This is the WSO2 Elastic Load Balancer documentation version 2.0.1. View documentation for the latest release.

Load Balacing Basics

This section details out some basic terminology and architectural concepts implemented in the WSO2 ELB.

A load balancer is mainly used to distribute the load of incoming traffic amongst a set of backend worker nodes. This set of worker nodes can be either statically configured or dynamically discovered.

In the static mode, new nodes cannot be added to the pre-defined set of worker nodes at runtime. Dynamic load balancers such as the WSO2 ELB, also support addition and removal of worker nodes at runtime, without having to know the IP addresses and other connection details of the backend nodes beforehand.

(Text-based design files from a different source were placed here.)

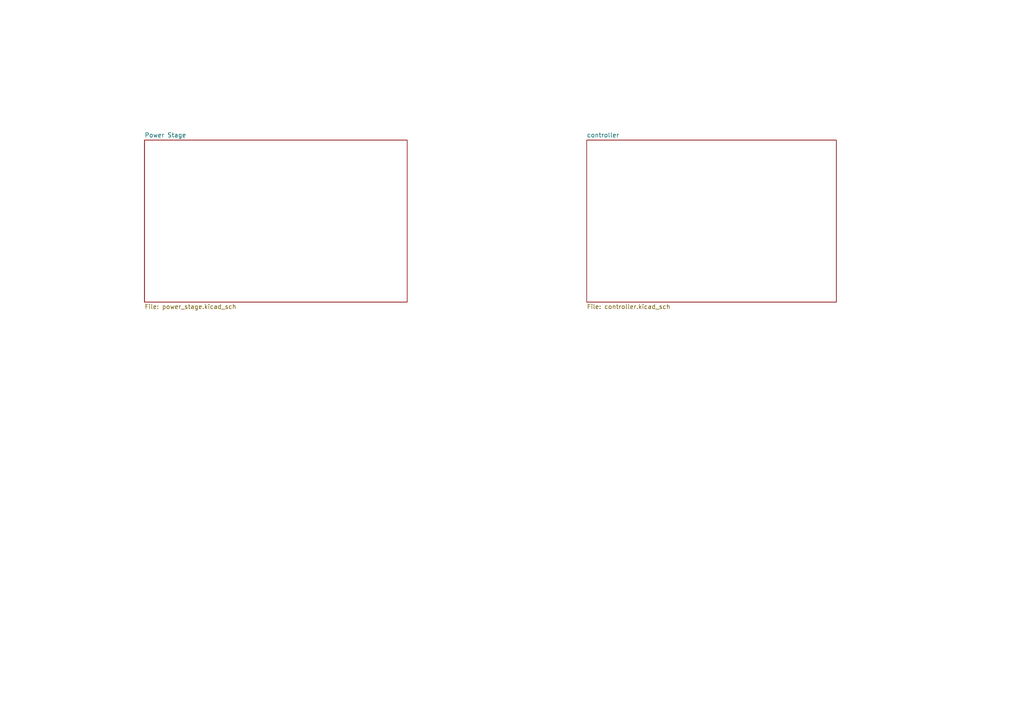
<source format=kicad_sch>
(kicad_sch
	(version 20231120)
	(generator "eeschema")
	(generator_version "8.0")
	(uuid "686d9667-c257-4275-91ee-c50535ac92c5")
	(paper "A4")
	(lib_symbols)
	(sheet
		(at 170.18 40.64)
		(size 72.39 46.99)
		(fields_autoplaced yes)
		(stroke
			(width 0.1524)
			(type solid)
		)
		(fill
			(color 0 0 0 0.0000)
		)
		(uuid "cfb09cbf-91b7-4630-82e2-504ac5b2d2a9")
		(property "Sheetname" "controller"
			(at 170.18 39.9284 0)
			(effects
				(font
					(size 1.27 1.27)
				)
				(justify left bottom)
			)
		)
		(property "Sheetfile" "controller.kicad_sch"
			(at 170.18 88.2146 0)
			(effects
				(font
					(size 1.27 1.27)
				)
				(justify left top)
			)
		)
		(instances
			(project "R2D2-battery-control"
				(path "/686d9667-c257-4275-91ee-c50535ac92c5"
					(page "3")
				)
			)
		)
	)
	(sheet
		(at 41.91 40.64)
		(size 76.2 46.99)
		(fields_autoplaced yes)
		(stroke
			(width 0.1524)
			(type solid)
		)
		(fill
			(color 0 0 0 0.0000)
		)
		(uuid "ed9de865-624e-4550-b960-8c7a70d2389f")
		(property "Sheetname" "Power Stage"
			(at 41.91 39.9284 0)
			(effects
				(font
					(size 1.27 1.27)
				)
				(justify left bottom)
			)
		)
		(property "Sheetfile" "power_stage.kicad_sch"
			(at 41.91 88.2146 0)
			(effects
				(font
					(size 1.27 1.27)
				)
				(justify left top)
			)
		)
		(instances
			(project "R2D2-battery-control"
				(path "/686d9667-c257-4275-91ee-c50535ac92c5"
					(page "2")
				)
			)
		)
	)
	(sheet_instances
		(path "/"
			(page "1")
		)
	)
)

</source>
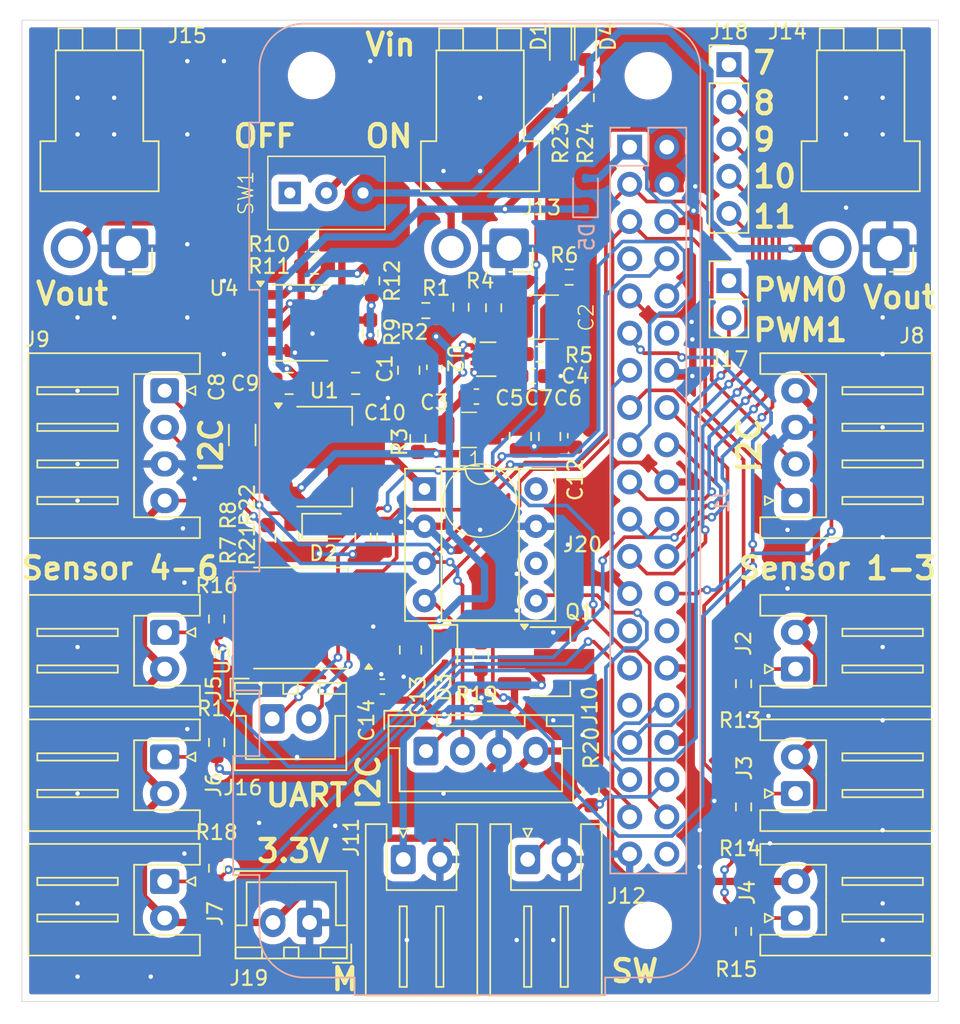
<source format=kicad_pcb>
(kicad_pcb
	(version 20240108)
	(generator "pcbnew")
	(generator_version "8.0")
	(general
		(thickness 1.6)
		(legacy_teardrops no)
	)
	(paper "A4")
	(layers
		(0 "F.Cu" signal)
		(31 "B.Cu" signal)
		(32 "B.Adhes" user "B.Adhesive")
		(33 "F.Adhes" user "F.Adhesive")
		(34 "B.Paste" user)
		(35 "F.Paste" user)
		(36 "B.SilkS" user "B.Silkscreen")
		(37 "F.SilkS" user "F.Silkscreen")
		(38 "B.Mask" user)
		(39 "F.Mask" user)
		(40 "Dwgs.User" user "User.Drawings")
		(41 "Cmts.User" user "User.Comments")
		(42 "Eco1.User" user "User.Eco1")
		(43 "Eco2.User" user "User.Eco2")
		(44 "Edge.Cuts" user)
		(45 "Margin" user)
		(46 "B.CrtYd" user "B.Courtyard")
		(47 "F.CrtYd" user "F.Courtyard")
		(48 "B.Fab" user)
		(49 "F.Fab" user)
		(50 "User.1" user)
		(51 "User.2" user)
		(52 "User.3" user)
		(53 "User.4" user)
		(54 "User.5" user)
		(55 "User.6" user)
		(56 "User.7" user)
		(57 "User.8" user)
		(58 "User.9" user)
	)
	(setup
		(pad_to_mask_clearance 0)
		(allow_soldermask_bridges_in_footprints no)
		(grid_origin 150 100)
		(pcbplotparams
			(layerselection 0x00010fc_ffffffff)
			(plot_on_all_layers_selection 0x0000000_00000000)
			(disableapertmacros no)
			(usegerberextensions no)
			(usegerberattributes yes)
			(usegerberadvancedattributes yes)
			(creategerberjobfile yes)
			(dashed_line_dash_ratio 12.000000)
			(dashed_line_gap_ratio 3.000000)
			(svgprecision 4)
			(plotframeref no)
			(viasonmask no)
			(mode 1)
			(useauxorigin no)
			(hpglpennumber 1)
			(hpglpenspeed 20)
			(hpglpendiameter 15.000000)
			(pdf_front_fp_property_popups yes)
			(pdf_back_fp_property_popups yes)
			(dxfpolygonmode yes)
			(dxfimperialunits yes)
			(dxfusepcbnewfont yes)
			(psnegative no)
			(psa4output no)
			(plotreference yes)
			(plotvalue yes)
			(plotfptext yes)
			(plotinvisibletext no)
			(sketchpadsonfab no)
			(subtractmaskfromsilk no)
			(outputformat 1)
			(mirror no)
			(drillshape 0)
			(scaleselection 1)
			(outputdirectory "Arachne_board_v1_2024_09_02/")
		)
	)
	(net 0 "")
	(net 1 "+5V")
	(net 2 "Net-(U2-SW)")
	(net 3 "GND")
	(net 4 "Net-(C2-Pad1)")
	(net 5 "/SCL")
	(net 6 "+3.3V")
	(net 7 "/SDA")
	(net 8 "/supply detection")
	(net 9 "Net-(C10-Pad2)")
	(net 10 "VDD")
	(net 11 "Net-(R10-Pad1)")
	(net 12 "Net-(R11-Pad2)")
	(net 13 "/Press1")
	(net 14 "/Press2")
	(net 15 "/Press3")
	(net 16 "Net-(U2-FB)")
	(net 17 "Net-(U2-PG)")
	(net 18 "Net-(U2-EN)")
	(net 19 "/Press4")
	(net 20 "/Press5")
	(net 21 "/Press6")
	(net 22 "/motor_control")
	(net 23 "/limit_switch")
	(net 24 "/RX")
	(net 25 "/TX")
	(net 26 "Net-(D1-A)")
	(net 27 "Net-(J1-GPIO20{slash}MOSI1)")
	(net 28 "Net-(D4-A)")
	(net 29 "Net-(D3-A)")
	(net 30 "Net-(J11-Pin_1)")
	(net 31 "Net-(U2-BST)")
	(net 32 "Net-(U2-SS)")
	(net 33 "/BNO055_reset")
	(net 34 "unconnected-(J20-VOUT-Pad8)")
	(net 35 "unconnected-(J20-INT-Pad6)")
	(net 36 "/7")
	(net 37 "unconnected-(J1-GCLK1{slash}GPIO5-Pad29)")
	(net 38 "/9")
	(net 39 "unconnected-(J1-GPIO18{slash}PWM0-Pad12)")
	(net 40 "unconnected-(J1-GPIO21{slash}SCLK1-Pad40)")
	(net 41 "unconnected-(J1-GCLK0{slash}GPIO4-Pad7)")
	(net 42 "/10")
	(net 43 "/13")
	(net 44 "/12")
	(net 45 "/8")
	(net 46 "/11")
	(net 47 "unconnected-(J1-ID_SD{slash}GPIO0-Pad27)")
	(net 48 "unconnected-(J1-GCLK2{slash}GPIO6-Pad31)")
	(net 49 "unconnected-(J1-ID_SC{slash}GPIO1-Pad28)")
	(net 50 "unconnected-(SW1-A-Pad1)")
	(net 51 "Net-(J13-Pin_2)")
	(net 52 "Net-(D5-A)")
	(footprint "Resistor_SMD:R_0603_1608Metric_Pad0.98x0.95mm_HandSolder" (layer "F.Cu") (at 142.5 88.5875 -90))
	(footprint "Resistor_SMD:R_0603_1608Metric_Pad0.98x0.95mm_HandSolder" (layer "F.Cu") (at 150.05 110.5875 -90))
	(footprint "Resistor_SMD:R_0603_1608Metric_Pad0.98x0.95mm_HandSolder" (layer "F.Cu") (at 143.5 102.5 90))
	(footprint "Connector_JST:JST_XH_S2B-XH-A_1x02_P2.50mm_Horizontal" (layer "F.Cu") (at 171.55 111.5 90))
	(footprint "Resistor_SMD:R_0603_1608Metric_Pad0.98x0.95mm_HandSolder" (layer "F.Cu") (at 154.0875 90))
	(footprint "Resistor_SMD:R_0603_1608Metric_Pad0.98x0.95mm_HandSolder" (layer "F.Cu") (at 156.0875 84.75))
	(footprint "mylibrary:Capacitor_SMD_2.7x2.7" (layer "F.Cu") (at 154.35 87.475))
	(footprint "Capacitor_SMD:C_1206_3216Metric" (layer "F.Cu") (at 133.75 95.525 90))
	(footprint "Connector_JST:JST_XH_B4B-XH-A_1x04_P2.50mm_Vertical" (layer "F.Cu") (at 146.3 117.1))
	(footprint "Connector_JST:JST_XH_S2B-XH-A_1x02_P2.50mm_Horizontal" (layer "F.Cu") (at 171.55 120 90))
	(footprint "mylibrary:L_NLV32-PF_SMD_3.2x2.5_handsolder" (layer "F.Cu") (at 149.25 95.175))
	(footprint "Connector_JST:JST_VH_B2PS-VH_1x02_P3.96mm_Horizontal" (layer "F.Cu") (at 125.98 82.775 180))
	(footprint "Capacitor_SMD:C_0805_2012Metric" (layer "F.Cu") (at 152.75 95.625 -90))
	(footprint "Connector_PinHeader_2.54mm:PinHeader_1x05_P2.54mm_Vertical" (layer "F.Cu") (at 167 70.24))
	(footprint "Package_TO_SOT_SMD:TO-252-2" (layer "F.Cu") (at 137.66 108.02 180))
	(footprint "Resistor_SMD:R_0603_1608Metric_Pad0.98x0.95mm_HandSolder" (layer "F.Cu") (at 157.25 72.5 90))
	(footprint "Resistor_SMD:R_0603_1608Metric_Pad0.98x0.95mm_HandSolder" (layer "F.Cu") (at 150.925 86.8375 90))
	(footprint "Resistor_SMD:R_0603_1608Metric_Pad0.98x0.95mm_HandSolder" (layer "F.Cu") (at 146.2925 87.03 180))
	(footprint "Resistor_SMD:R_0603_1608Metric_Pad0.98x0.95mm_HandSolder" (layer "F.Cu") (at 132 108.0875 -90))
	(footprint "Resistor_SMD:R_0603_1608Metric_Pad0.98x0.95mm_HandSolder" (layer "F.Cu") (at 132 125.1 -90))
	(footprint "Connector_JST:JST_XH_S2B-XH-A_1x02_P2.50mm_Horizontal" (layer "F.Cu") (at 171.55 128.5 90))
	(footprint "Connector_JST:JST_XH_S2B-XH-A_1x02_P2.50mm_Horizontal" (layer "F.Cu") (at 128.45 117.5 -90))
	(footprint "Capacitor_SMD:C_0805_2012Metric" (layer "F.Cu") (at 145.125 91.1 -90))
	(footprint "Package_DIP:DIP-8_W7.62mm_Socket" (layer "F.Cu") (at 146.2 99.21))
	(footprint "Connector_JST:JST_XH_S4B-XH-A_1x04_P2.50mm_Horizontal" (layer "F.Cu") (at 171.55 100 90))
	(footprint "Connector_JST:JST_VH_B2PS-VH_1x02_P3.96mm_Horizontal" (layer "F.Cu") (at 177.98 82.775 180))
	(footprint "Resistor_SMD:R_0603_1608Metric_Pad0.98x0.95mm_HandSolder" (layer "F.Cu") (at 135.5 102.5875 90))
	(footprint "mylibrary:Toggle_Switch_2MS1-T1-B4-M2-Q-E" (layer "F.Cu") (at 139.5 79 90))
	(footprint "Resistor_SMD:R_0603_1608Metric_Pad0.98x0.95mm_HandSolder" (layer "F.Cu") (at 168 120.9125 90))
	(footprint "Resistor_SMD:R_0603_1608Metric_Pad0.98x0.95mm_HandSolder" (layer "F.Cu") (at 138.6875 84))
	(footprint "Connector_JST:JST_XH_B2B-XH-A_1x02_P2.50mm_Vertical" (layer "F.Cu") (at 135.8 114.9))
	(footprint "Capacitor_SMD:C_0805_2012Metric" (layer "F.Cu") (at 141.5 92))
	(footprint "Resistor_SMD:R_0603_1608Metric_Pad0.98x0.95mm_HandSolder" (layer "F.Cu") (at 168 129.4125 90))
	(footprint "Connector_JST:JST_XH_B2B-XH-A_1x02_P2.50mm_Vertical"
		(layer "F.Cu")
		(uuid "71dd7302-d0ba-4f28-968b-93e0485cac39")
		(at 138.35 128.8 180)
		(descr "JST XH series connector, B2B-XH-A (http://www.jst-mfg.com/product/pdf/eng/eXH.pdf), generated with kicad-footprint-generator")
		(tags "connector JST XH vertical")
		(property "Reference" "J19"
			(at 4.15 -3.8 0)
			(layer "F.SilkS")
			(uuid "0f1528d5-3069-478c-b4f8-caf1d50fb2b2")
			(effects
				(font
					(size 1 1)
					(thickness 0.15)
				)
			)
		)
		(property "Value" "+3.3Vout"
			(at 1.25 4.6 0)
			(layer "F.Fab")
			(uuid "a7a719e9-686b-4afb-aac0-7550e6c50635")
			(effects
				(font
					(size 1 1)
					(thickness 0.15)
				)
			)
		)
		(property "Footprint" "Connector_JST:JST_XH_B2B-XH-A_1x02_P2.50mm_Vertical"
			(at 0 0 180)
			(unlocked yes)
			(layer "F.Fab")
			(hide yes)
			(uuid "f86a3ed3-6d12-41d8-9069-277943db39db")
			(effects
				(font
					(size 1.27 1.27)
					(thickness 0.15)
				)
			)
		)
		(property "Datasheet" ""
			(at 0 0 180)
			(unlocked yes)
			(layer "F.Fab")
			(hide yes)
			(uuid "43b2c58f-98aa-45a4-870e-ca3602b8cc20")
			(effects
				(font
					(size 1.27 1.27)
					(thickness 0.15)
				)
			)
		)
		(property "Description" "Generic connector, single row, 01x02, script generated"
			(at 0 0 180)
			(unlocked yes)
			(layer "F.Fab")
			(hide yes)
			(uuid "6e3652ac-21c6-484b-869b-31d46765ff1a")
			(effects
				(font
					(size 1.27 1.27)
					(thickness 0.15)
				)
			)
		)
		(property ki_fp_filters "Connector*:*_1x??_*")
		(path "/1558429e-b42e-4259-bdc4-e17ebc024f0a")
		(sheetname "Root")
		(sheetfile "control_board.kicad_sch")
		(attr through_hole)
		(fp_line
			(start 5.06 3.51)
			(end 5.06 -2.46)
			(stroke
				(width 0.12)
				(type solid)
			)
			(layer "F.SilkS")
			(uuid "3ffe7be3-49b4-429f-854e-264c14e0bb2b")
		)
		(fp_line
			(start 5.06 -2.46)
			(end -2.56 -2.46)
			(stroke
				(width 0.12)
				(type solid)
			)
			(layer "F.SilkS")
			(uuid "395d4a80-ef2c-47cf-ac8c-4c3469131914")
		)
		(fp_line
			(start 5.05 -0.2)
			(end 4.3 -0.2)
			(stroke
				(width 0.12)
				(type solid)
			)
			(layer "F.SilkS")
			(uuid "a8ce3ffd-8b00-4e5e-8992-b1d64833f2ab")
		)
		(fp_line
			(start 5.05 -1.7)
			(end 5.05 -2.45)
			(stroke
				(width 0.12)
				(type solid)
			)
			(layer "F.SilkS")
			(uuid "627dd779-c064-4bcc-a7a5-0e5c5fda148b")
		)
		(fp_line
			(start 5.05 -2.45)
			(end 3.25 -2.45)
			(stroke
				(width 0.12)
				(type solid)
			)
			(layer "F.SilkS")
			(uuid "5d7ca8ee-93d4-4191-a814-afa10b7b4be6")
		)
		(fp_line
			(start 4.3 2.75)
			(end 1.25 2.75)
			(stroke
				(width 0.12)
				(type solid)
			)
			(layer "F.SilkS")
			(uuid "ef0271dd-f898-4e2f-a381-04dd46c10011")
		)
		(fp_line
			(start 4.3 -0.2)
			(end 4.3 2.75)
			(stroke
				(width 0.12)
... [635666 chars truncated]
</source>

Key information of the load balancing policy or how the load is distributed across multiple backend worker nodes is specified in the load balancing algorithm.

Elastic Load Balancer

An elastic load balancer such as the WSO2 ELB, in addition to carrying out its traditional load balancing functionality, is also responsible for monitoring the load and starting up or terminating existing worker nodes, depending on the load. It scales up the system when the load increases and scales down when the load decreases. This  behavior is known as auto-scaling.

In a typical architecture, load balancing and auto-scaling are handled by two logically distinct components. It may even be possible to deploy the load balancer component and the auto-scaler component separately.

Auto-scaling capability is essential, specially in a Cloud-based deployment architecture, to utilize the Cloud's capabilities such as multi-tenancy, elasticity etc. to their fullest potential.

Session Affinity

Stateful applications inherently do not scale well. Therefore, architects minimize server side state in order to gain better scalability. State replication induce huge performance overheads on the system. As a solution to the problem of deploying stateful applications in clusters, session-affinity-based load balancing has been introduced.

Session affinity ensures that, when a client sends a session ID, the load balancer forwards all requests containing a particular session ID to the same backend worker node, irrespective of the specified load balancing algorithm. This may look like defeating the purpose of load balancing. But, before the session is created, the request will be dispatched to the worker node which is next in-line, and a session will be established with that worker node.

Service-Aware Load Balancing

Much of the load balancing processes of a real production environment, do not happen at the load balancer level, but the backend worker nodes. As a result, a typical load balancer is designed to front a large number of backend worker nodes. In a traditional deployment, one LB may front a cluster of homogenous worker nodes. One load balancer is generally capable of handling multiple such clusters, and route traffic to the correct cluster, while balancing load according to the algorithm specified for that cluster.

A cluster of homogeneous worker nodes is called a Cloud Service, in Cloud deployments. A load balancer such as the WSO2 ELB, which fronts multiple Cloud services is typically called a service-aware load balancer.

Tenant-Aware Load Balancing

When a typical Cloud deployment scales, it requires tenant-partitioning. For a single Cloud service, there will be multiple clusters and each of these Service clusters will handle a subset of the tenants in the system.In such a tenant-partitioned deployment, the load balancers themselves need to be tenant-aware, in order to be able to route the requests to the proper tenant clusters. In a Cloud environment, a tenant-aware load balancer should also be service-aware, since it is the service clusters that are partitioned according to the tenants.